→ What to work on
Return each entry below word for word, leaving out any image.

(Saved entries)
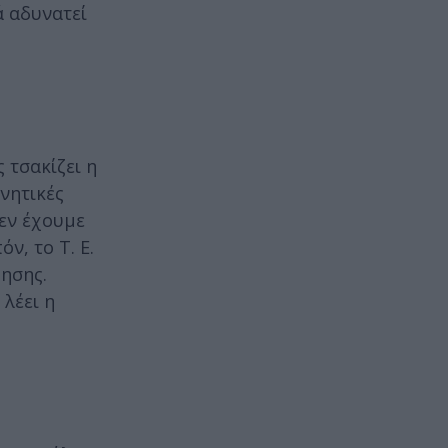
ά αδυνατεί
 τσακίζει η
νητικές
δεν έχουμε
ν, το Τ. Ε.
ησης.
 λέει η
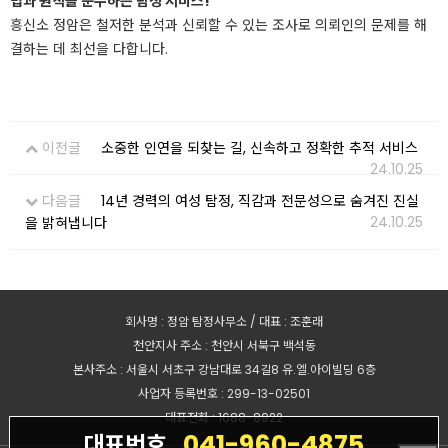
법과 원칙을 준수하는 탐정 서비스!
흥신소 정암은 철저한 분석과 신뢰할 수 있는 조사로 의뢰인의 문제를 해
결하는 데 최선을 다합니다.
이전글
소중한 인연을 되찾는 길, 신속하고 정확한 추적 서비스
24.10.25
다음글
14년 경력의 여성 탐정, 직감과 전문성으로 숨겨진 진실
24.10.25
을 밝혀냅니다
회사명 : 정암 탐정사무소 / 대표 : 조훈래
천안지사 주소 : 천안시 서북구 백석동
본사주소 : 서울시 서초구 강남대로 34길8 유.엘.아이빌딩 6층
사업자 등록번호 : 299-13-02501
대표전화 : 1688-8922
041-960-4875
대표번호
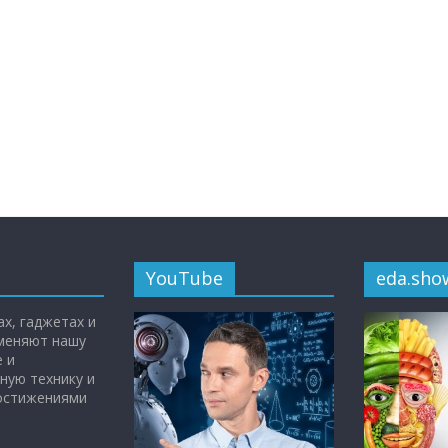
YouTube
eda.sho
х, гаджетах и
 меняют нашу
 и
ную технику и
достижениями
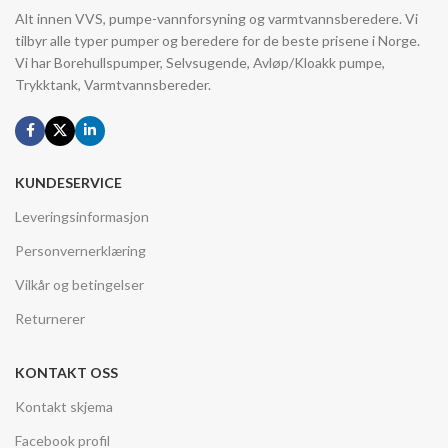
Alt innen VVS, pumpe-vannforsyning og varmtvannsberedere. Vi
tilbyr alle typer pumper og beredere for de beste prisene i Norge.
Vi har Borehullspumper, Selvsugende, Avløp/Kloakk pumpe,
Trykktank, Varmtvannsbereder.
KUNDESERVICE
Leveringsinformasjon
Personvernerklæring
Vilkår og betingelser
Returnerer
KONTAKT OSS
Kontakt skjema
Facebook profil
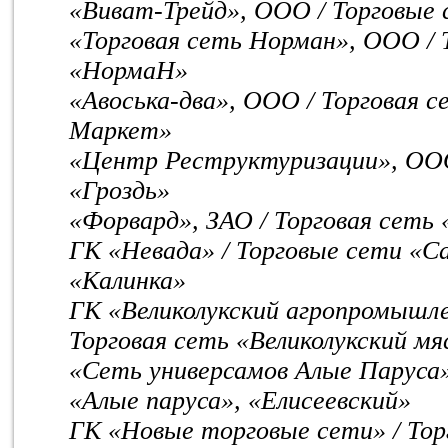
«Виват-Трейд», ООО / Торговые
«Торговая сеть Норман», ООО / 
«НормаН»
«Авоська-два», ООО / Торговая с
Маркет»
«Центр Реструктуризации», ООО
«Гроздь»
«Форвард», ЗАО / Торговая сеть
ГК «Невада» / Торговые сети «С
«Калинка»
ГК «Великолукский агропромышле
Торговая сеть «Великолукский м
«Сеть универсамов Алые Паруса»
«Алые паруса», «Елисеевский»
ГК «Новые торговые сети» / Тор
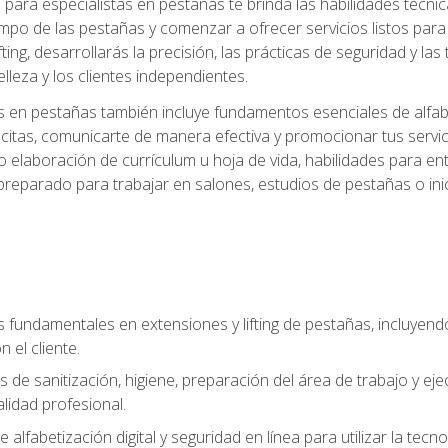
ara especialistas en pestañas te brinda las habilidades técnica
mpo de las pestañas y comenzar a ofrecer servicios listos para e
ting, desarrollarás la precisión, las prácticas de seguridad y la
lleza y los clientes independientes.
s en pestañas también incluye fundamentos esenciales de alfabeti
 citas, comunicarte de manera efectiva y promocionar tus servi
 elaboración de currículum u hoja de vida, habilidades para ent
preparado para trabajar en salones, estudios de pestañas o ini
s fundamentales en extensiones y lifting de pestañas, incluyend
 el cliente.
s de sanitización, higiene, preparación del área de trabajo y 
lidad profesional.
 alfabetización digital y seguridad en línea para utilizar la tec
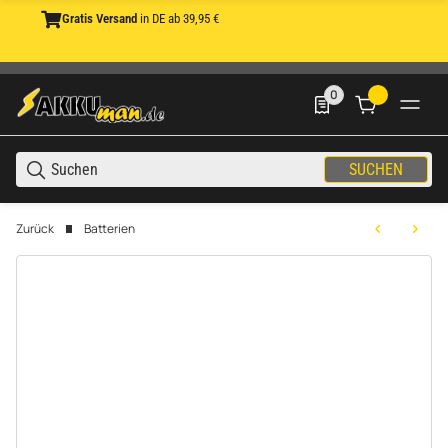
Gratis Versand
in DE ab 39,95 €
0
0 Produkte in der List
SUCHEN
Zurück
Batterien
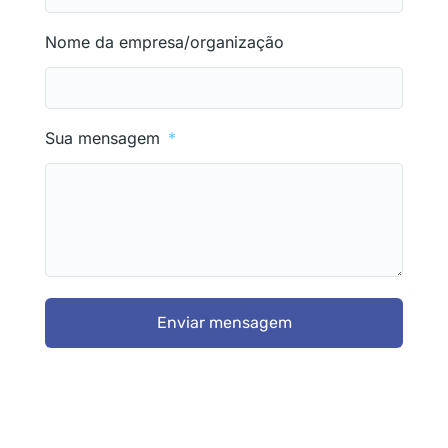
Nome da empresa/organização
Sua mensagem
Enviar mensagem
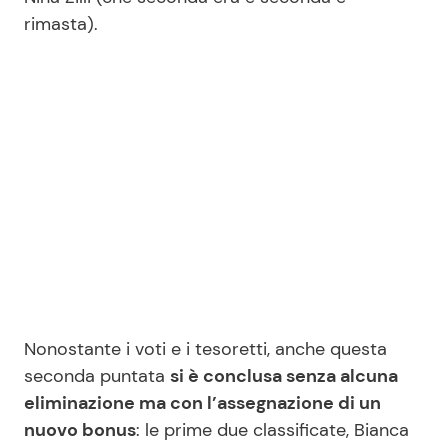
rimasta).
Nonostante i voti e i tesoretti, anche questa
seconda puntata
si è conclusa senza alcuna
eliminazione ma con l’assegnazione di un
nuovo bonus
: le prime due classificate, Bianca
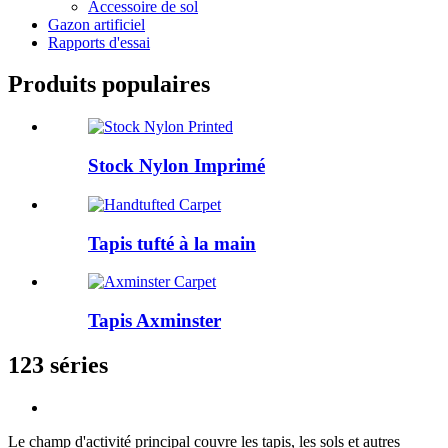
Accessoire de sol
Gazon artificiel
Rapports d'essai
Produits populaires
Stock Nylon Imprimé
Tapis tufté à la main
Tapis Axminster
123 séries
Le champ d'activité principal couvre les tapis, les sols et autres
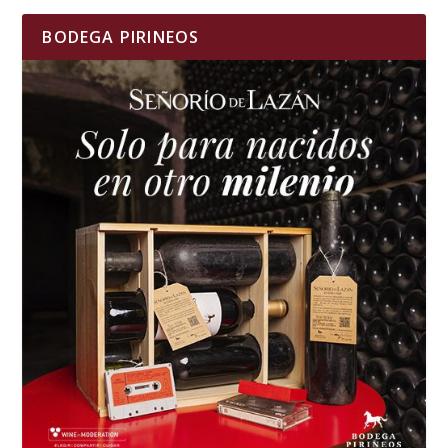
BODEGA PIRINEOS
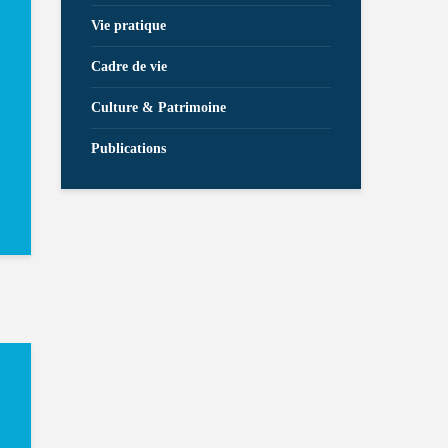
Vie pratique
Cadre de vie
Culture & Patrimoine
Publications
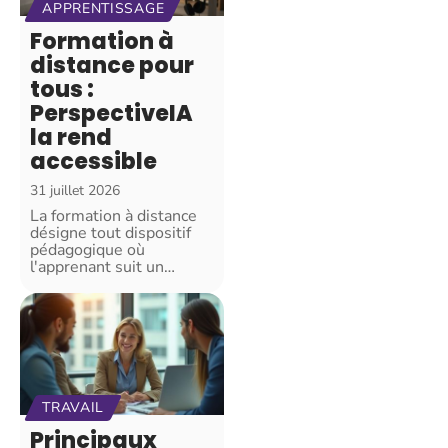
APPRENTISSAGE
Formation à
distance pour
tous :
PerspectiveIA
la rend
accessible
31 juillet 2026
La formation à distance
désigne tout dispositif
pédagogique où
l'apprenant suit un
…
TRAVAIL
Principaux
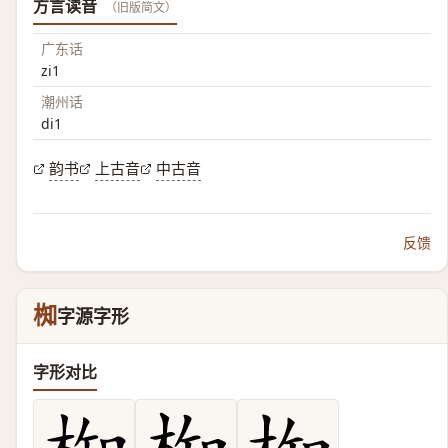
方言读音
（旧版简文）
广东话
zi1
潮州话
di1
韵书
上古音
中古音
反馈
椥
字源字形
字形对比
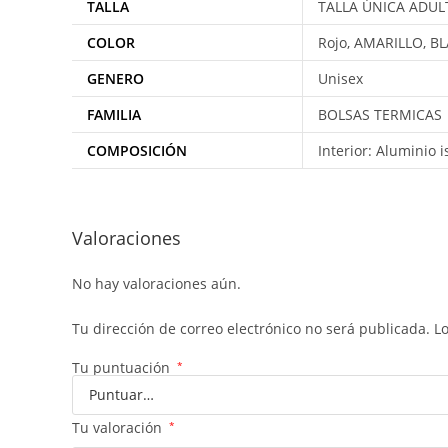
TALLA
TALLA ÚNICA ADUL
COLOR
Rojo, AMARILLO, B
GENERO
Unisex
FAMILIA
BOLSAS TERMICAS
COMPOSICIÓN
Interior: Aluminio 
Valoraciones
No hay valoraciones aún.
Tu dirección de correo electrónico no será publicada.
L
Tu puntuación
*
Tu valoración
*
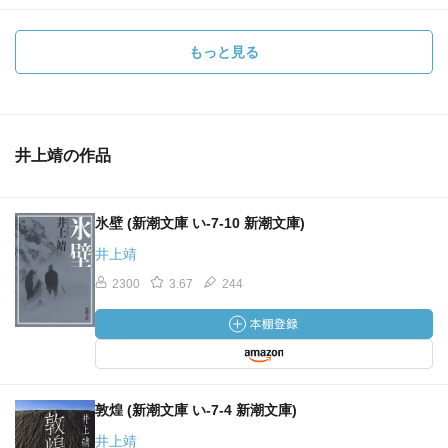
もっと見る
井上靖の作品
氷壁 (新潮文庫 い-7-10 新潮文庫)
井上靖
2300
3.67
244
敦煌 (新潮文庫 い-7-4 新潮文庫)
井上靖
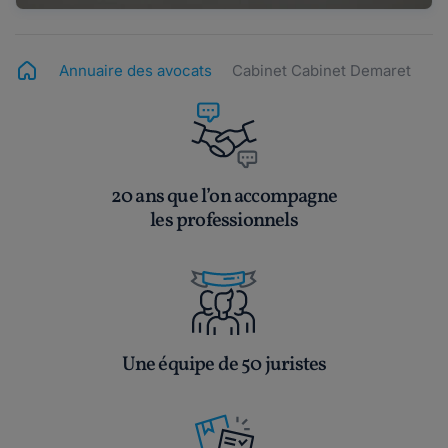
Annuaire des avocats
Cabinet Cabinet Demaret
20 ans que l’on accompagne
les professionnels
Une équipe de 50 juristes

→ Response area
ά αδυνατεί
 τσακίζει η
νητικές
δεν έχουμε
ν, το Τ. Ε.
ησης.
 λέει η
법과 원칙을 준수하는 탐정 서비스!
흥신소 정암은 철저한 분석과 신뢰할 수 있는 조사로 의뢰인의 문제를 해
결하는 데 최선을 다합니다.
이전글
소중한 인연을 되찾는 길, 신속하고 정확한 추적 서비스
24.10.25
다음글
14년 경력의 여성 탐정, 직감과 전문성으로 숨겨진 진실
24.10.25
을 밝혀냅니다
회사명 : 정암 탐정사무소 / 대표 : 조훈래
천안지사 주소 : 천안시 서북구 백석동
본사주소 : 서울시 서초구 강남대로 34길8 유.엘.아이빌딩 6층
사업자 등록번호 : 299-13-02501
대표전화 : 1688-8922
041-960-4875
대표번호
YouTube
eda.sho
х, гаджетах и
 меняют нашу
 и
ную технику и
достижениями
Alt innen VVS, pumpe-vannforsyning og varmtvannsberedere. Vi
tilbyr alle typer pumper og beredere for de beste prisene i Norge.
Vi har Borehullspumper, Selvsugende, Avløp/Kloakk pumpe,
Trykktank, Varmtvannsbereder.
KUNDESERVICE
Leveringsinformasjon
Personvernerklæring
Vilkår og betingelser
Returnerer
KONTAKT OSS
Kontakt skjema
Facebook profil
«Виват-Трейд», ООО / Торговые
«Торговая сеть Норман», ООО / 
«НормаН»
«Авоська-два», ООО / Торговая с
Маркет»
«Центр Реструктуризации», ООО
«Гроздь»
«Форвард», ЗАО / Торговая сеть
ГК «Невада» / Торговые сети «С
«Калинка»
ГК «Великолукский агропромышле
Торговая сеть «Великолукский м
«Сеть универсамов Алые Паруса»
«Алые паруса», «Елисеевский»
ГК «Новые торговые сети» / Тор
ara especialistas en pestañas te brinda las habilidades técnica
mpo de las pestañas y comenzar a ofrecer servicios listos para e
ting, desarrollarás la precisión, las prácticas de seguridad y la
lleza y los clientes independientes.
s en pestañas también incluye fundamentos esenciales de alfabeti
 citas, comunicarte de manera efectiva y promocionar tus servi
 elaboración de currículum u hoja de vida, habilidades para ent
preparado para trabajar en salones, estudios de pestañas o ini
s fundamentales en extensiones y lifting de pestañas, incluyend
 el cliente.
s de sanitización, higiene, preparación del área de trabajo y 
lidad profesional.
 alfabetización digital y seguridad en línea para utilizar la tec
Gratis Versand
in DE ab 39,95 €
0
0 Produkte in der List
SUCHEN
Zurück
Batterien
Nome da empresa/organização
Sua mensagem
Enviar mensagem
rimasta).
Nonostante i voti e i tesoretti, anche questa
seconda puntata
si è conclusa senza alcuna
eliminazione ma con l’assegnazione di un
nuovo bonus
: le prime due classificate, Bianca
Accessoire de sol
Gazon artificiel
Rapports d'essai
Produits populaires
Stock Nylon Imprimé
Tapis tufté à la main
Tapis Axminster
123 séries
Le champ d'activité principal couvre les tapis, les sols et autres
BODEGA PIRINEOS
Vie pratique
Cadre de vie
Culture & Patrimoine
Publications
APPRENTISSAGE
Formation à
distance pour
tous :
PerspectiveIA
la rend
accessible
31 juillet 2026
La formation à distance
désigne tout dispositif
pédagogique où
l'apprenant suit un
…
TRAVAIL
Principaux
方言读音
（旧版简文）
广东话
zi1
潮州话
di1
韵书
上古音
中古音
反馈
椥
字源字形
字形对比
TALLA
TALLA ÚNICA ADUL
COLOR
Rojo, AMARILLO, B
GENERO
Unisex
FAMILIA
BOLSAS TERMICAS
COMPOSICIÓN
Interior: Aluminio 
Valoraciones
No hay valoraciones aún.
Tu dirección de correo electrónico no será publicada.
L
Tu puntuación
*
Tu valoración
*
もっと見る
井上靖の作品
氷壁 (新潮文庫 い-7-10 新潮文庫)
井上靖
2300
3.67
244
敦煌 (新潮文庫 い-7-4 新潮文庫)
井上靖
Annuaire des avocats
Cabinet Cabinet Demaret
20 ans que l’on accompagne
les professionnels
Une équipe de 50 juristes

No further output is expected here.